### Texto fornecido

1. (“Zero à esquerda”?!)
No universo das realidades, infinito é o número de coisas que afimam a vida e lhe abrandam os rigores e demasias, pelo que se consideram úteis ou benéficas; outras, aos revés, trazem em si mesmas uma como tacha de deformidade que as desmerece e torna dispensáveis (e talvez repugnantes, por afrontosas do siso comum).
Quando queremos dizer que algo é imprestável (e, pois, despiciendo), costumamos juntar-lhe, para encarecer e avivar seus atributos e notas particulares, certos termos de comparação, deste feitio: inútil como verruga, fósforo apagado, trem fora da linha, barata (dentro ou fora de casa), sino sem badalo, ferramenta cega, lápis sem ponta, etc.([1])
Nesse rol de coisas reputadas inúteis averbou o vulgo, desde tempos imemoriais, a locução “zero à esquerda”, que Antenor Nascentes recolheu numa de suas obras: “Ser um zero à esquerda. Nada valer, não ter a menor importância, a menor consideração”([2]).
Onde, porém, o “zero à esquerda” (ou cifra da mediocridade, segundo os irreverentes) irradia sua estéril presença é no enunciado da numeração cardinal, notadamente na representação gráfica dos dígitos (ou números inteiros de 1 a 10), assim (“horribile dictu”!): 01, 02, 03…, etc.

######
### Entradas extraídas

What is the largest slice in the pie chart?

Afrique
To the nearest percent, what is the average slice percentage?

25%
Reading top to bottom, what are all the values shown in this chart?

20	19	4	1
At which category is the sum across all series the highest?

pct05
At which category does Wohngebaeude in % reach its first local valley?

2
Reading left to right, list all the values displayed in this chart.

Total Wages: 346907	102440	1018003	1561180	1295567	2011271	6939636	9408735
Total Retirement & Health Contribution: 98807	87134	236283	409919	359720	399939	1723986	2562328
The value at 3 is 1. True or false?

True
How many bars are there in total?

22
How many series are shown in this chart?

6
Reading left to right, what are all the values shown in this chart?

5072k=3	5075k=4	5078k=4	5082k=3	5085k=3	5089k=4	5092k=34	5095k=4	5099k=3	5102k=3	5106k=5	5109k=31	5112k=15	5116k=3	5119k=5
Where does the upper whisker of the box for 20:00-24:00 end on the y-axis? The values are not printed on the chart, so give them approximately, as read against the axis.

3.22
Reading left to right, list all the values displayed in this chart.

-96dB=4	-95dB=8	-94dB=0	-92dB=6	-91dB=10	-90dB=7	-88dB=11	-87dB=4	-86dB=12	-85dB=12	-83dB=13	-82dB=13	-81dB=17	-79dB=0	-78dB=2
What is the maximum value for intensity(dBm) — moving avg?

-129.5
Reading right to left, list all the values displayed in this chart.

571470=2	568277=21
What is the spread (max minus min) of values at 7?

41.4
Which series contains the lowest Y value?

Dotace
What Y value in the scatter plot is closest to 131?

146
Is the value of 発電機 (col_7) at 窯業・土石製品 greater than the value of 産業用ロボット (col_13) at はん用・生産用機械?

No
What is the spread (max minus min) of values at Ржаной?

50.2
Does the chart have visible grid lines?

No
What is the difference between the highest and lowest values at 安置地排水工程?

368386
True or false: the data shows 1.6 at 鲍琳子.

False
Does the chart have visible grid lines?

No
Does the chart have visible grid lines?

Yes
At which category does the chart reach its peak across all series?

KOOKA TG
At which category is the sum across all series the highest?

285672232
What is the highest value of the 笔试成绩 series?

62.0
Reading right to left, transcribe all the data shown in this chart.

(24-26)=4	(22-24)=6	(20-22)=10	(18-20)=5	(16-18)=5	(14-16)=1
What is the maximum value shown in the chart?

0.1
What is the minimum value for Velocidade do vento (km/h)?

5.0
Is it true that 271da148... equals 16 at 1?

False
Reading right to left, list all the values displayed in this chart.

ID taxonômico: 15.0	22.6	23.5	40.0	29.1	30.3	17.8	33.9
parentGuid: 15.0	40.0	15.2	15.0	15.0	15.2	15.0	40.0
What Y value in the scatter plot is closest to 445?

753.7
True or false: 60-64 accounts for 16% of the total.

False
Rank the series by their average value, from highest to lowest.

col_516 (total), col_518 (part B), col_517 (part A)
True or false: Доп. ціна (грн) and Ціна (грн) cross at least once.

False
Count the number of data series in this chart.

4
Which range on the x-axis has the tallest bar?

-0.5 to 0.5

######

• Requisitos do exercício:
**a.** Redigite sem alterações, no texto sobre o "zero à esquerda", tudo o que vai de "Quando queremos dizer" até "sem ponta, etc.([1])".
**b.** Extraia da listagem cada linha em que aparece a palavra "slice".

• Soluções por tarefa:
**a.**
Quando queremos dizer que algo é imprestável (e, pois, despiciendo), costumamos juntar-lhe, para encarecer e avivar seus atributos e notas particulares, certos termos de comparação, deste feitio: inútil como verruga, fósforo apagado, trem fora da linha, barata (dentro ou fora de casa), sino sem badalo, ferramenta cega, lápis sem ponta, etc.([1])

**b.**
What is the largest slice in the pie chart?
To the nearest percent, what is the average slice percentage?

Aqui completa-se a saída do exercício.